Please restate, word for word, the lines below that begin at the one with "(IHC) of unremarkable" and end at the one with "(IHC) histopathology image". Leave out all other lines.
··········
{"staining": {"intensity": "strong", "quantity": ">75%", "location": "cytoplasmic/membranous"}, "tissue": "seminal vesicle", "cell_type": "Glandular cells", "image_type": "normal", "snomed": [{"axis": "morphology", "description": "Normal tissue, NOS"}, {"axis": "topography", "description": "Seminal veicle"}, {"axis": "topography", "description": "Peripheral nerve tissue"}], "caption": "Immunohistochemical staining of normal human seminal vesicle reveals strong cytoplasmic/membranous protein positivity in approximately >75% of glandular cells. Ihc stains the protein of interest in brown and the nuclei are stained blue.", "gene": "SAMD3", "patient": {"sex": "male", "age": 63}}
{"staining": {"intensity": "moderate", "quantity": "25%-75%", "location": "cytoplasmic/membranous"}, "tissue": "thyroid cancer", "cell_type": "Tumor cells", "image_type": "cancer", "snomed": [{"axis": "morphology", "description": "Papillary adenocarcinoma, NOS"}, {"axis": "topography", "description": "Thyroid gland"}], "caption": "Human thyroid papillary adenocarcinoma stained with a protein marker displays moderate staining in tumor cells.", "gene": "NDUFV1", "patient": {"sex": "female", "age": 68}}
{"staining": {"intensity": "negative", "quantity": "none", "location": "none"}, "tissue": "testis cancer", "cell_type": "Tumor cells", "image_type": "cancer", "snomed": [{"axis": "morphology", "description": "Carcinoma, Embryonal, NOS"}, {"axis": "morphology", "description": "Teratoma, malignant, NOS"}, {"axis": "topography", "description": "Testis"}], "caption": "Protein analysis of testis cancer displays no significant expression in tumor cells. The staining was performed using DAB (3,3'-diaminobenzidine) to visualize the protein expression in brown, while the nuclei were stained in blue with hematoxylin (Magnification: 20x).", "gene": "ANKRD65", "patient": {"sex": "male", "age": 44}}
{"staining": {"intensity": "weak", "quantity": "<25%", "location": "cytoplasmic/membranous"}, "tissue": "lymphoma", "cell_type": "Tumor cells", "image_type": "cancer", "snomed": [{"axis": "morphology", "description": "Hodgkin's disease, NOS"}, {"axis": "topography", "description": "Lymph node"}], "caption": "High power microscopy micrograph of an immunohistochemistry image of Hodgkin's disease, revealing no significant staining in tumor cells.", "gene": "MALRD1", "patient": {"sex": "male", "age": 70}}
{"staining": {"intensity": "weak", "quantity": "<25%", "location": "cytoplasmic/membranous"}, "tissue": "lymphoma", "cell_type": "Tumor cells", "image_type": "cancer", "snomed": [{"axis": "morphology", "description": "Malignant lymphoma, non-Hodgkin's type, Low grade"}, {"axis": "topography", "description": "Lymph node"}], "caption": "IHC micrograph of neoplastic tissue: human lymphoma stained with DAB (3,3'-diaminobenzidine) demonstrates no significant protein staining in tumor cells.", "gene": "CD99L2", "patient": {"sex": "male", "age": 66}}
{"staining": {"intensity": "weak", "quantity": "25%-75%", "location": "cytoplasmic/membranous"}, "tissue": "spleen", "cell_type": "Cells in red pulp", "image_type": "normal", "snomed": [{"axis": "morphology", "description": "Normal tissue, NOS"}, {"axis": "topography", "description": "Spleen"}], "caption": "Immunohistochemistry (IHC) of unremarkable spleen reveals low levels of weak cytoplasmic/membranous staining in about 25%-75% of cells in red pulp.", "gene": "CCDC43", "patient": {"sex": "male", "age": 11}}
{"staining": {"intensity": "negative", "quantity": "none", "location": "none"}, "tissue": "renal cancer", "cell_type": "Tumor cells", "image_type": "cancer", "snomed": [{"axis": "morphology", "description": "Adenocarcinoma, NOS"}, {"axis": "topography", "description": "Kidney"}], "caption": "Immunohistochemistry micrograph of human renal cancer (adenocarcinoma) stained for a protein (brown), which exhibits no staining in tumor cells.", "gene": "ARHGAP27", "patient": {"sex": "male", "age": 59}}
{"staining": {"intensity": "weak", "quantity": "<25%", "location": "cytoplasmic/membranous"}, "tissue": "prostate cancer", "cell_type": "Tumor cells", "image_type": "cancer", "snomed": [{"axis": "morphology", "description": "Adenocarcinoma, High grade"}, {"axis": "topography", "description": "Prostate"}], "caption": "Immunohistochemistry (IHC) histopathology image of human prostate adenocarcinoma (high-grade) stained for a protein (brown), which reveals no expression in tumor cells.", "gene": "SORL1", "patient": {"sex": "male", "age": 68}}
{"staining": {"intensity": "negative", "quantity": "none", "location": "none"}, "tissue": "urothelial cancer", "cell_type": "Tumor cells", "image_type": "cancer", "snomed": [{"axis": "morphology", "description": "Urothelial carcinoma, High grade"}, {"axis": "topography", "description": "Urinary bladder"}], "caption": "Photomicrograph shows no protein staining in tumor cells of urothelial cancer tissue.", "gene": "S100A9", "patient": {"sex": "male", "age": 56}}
··········
Result of this exercise:
{"staining": {"intensity": "weak", "quantity": "25%-75%", "location": "cytoplasmic/membranous"}, "tissue": "spleen", "cell_type": "Cells in red pulp", "image_type": "normal", "snomed": [{"axis": "morphology", "description": "Normal tissue, NOS"}, {"axis": "topography", "description": "Spleen"}], "caption": "Immunohistochemistry (IHC) of unremarkable spleen reveals low levels of weak cytoplasmic/membranous staining in about 25%-75% of cells in red pulp.", "gene": "CCDC43", "patient": {"sex": "male", "age": 11}}
{"staining": {"intensity": "negative", "quantity": "none", "location": "none"}, "tissue": "renal cancer", "cell_type": "Tumor cells", "image_type": "cancer", "snomed": [{"axis": "morphology", "description": "Adenocarcinoma, NOS"}, {"axis": "topography", "description": "Kidney"}], "caption": "Immunohistochemistry micrograph of human renal cancer (adenocarcinoma) stained for a protein (brown), which exhibits no staining in tumor cells.", "gene": "ARHGAP27", "patient": {"sex": "male", "age": 59}}
{"staining": {"intensity": "weak", "quantity": "<25%", "location": "cytoplasmic/membranous"}, "tissue": "prostate cancer", "cell_type": "Tumor cells", "image_type": "cancer", "snomed": [{"axis": "morphology", "description": "Adenocarcinoma, High grade"}, {"axis": "topography", "description": "Prostate"}], "caption": "Immunohistochemistry (IHC) histopathology image of human prostate adenocarcinoma (high-grade) stained for a protein (brown), which reveals no expression in tumor cells.", "gene": "SORL1", "patient": {"sex": "male", "age": 68}}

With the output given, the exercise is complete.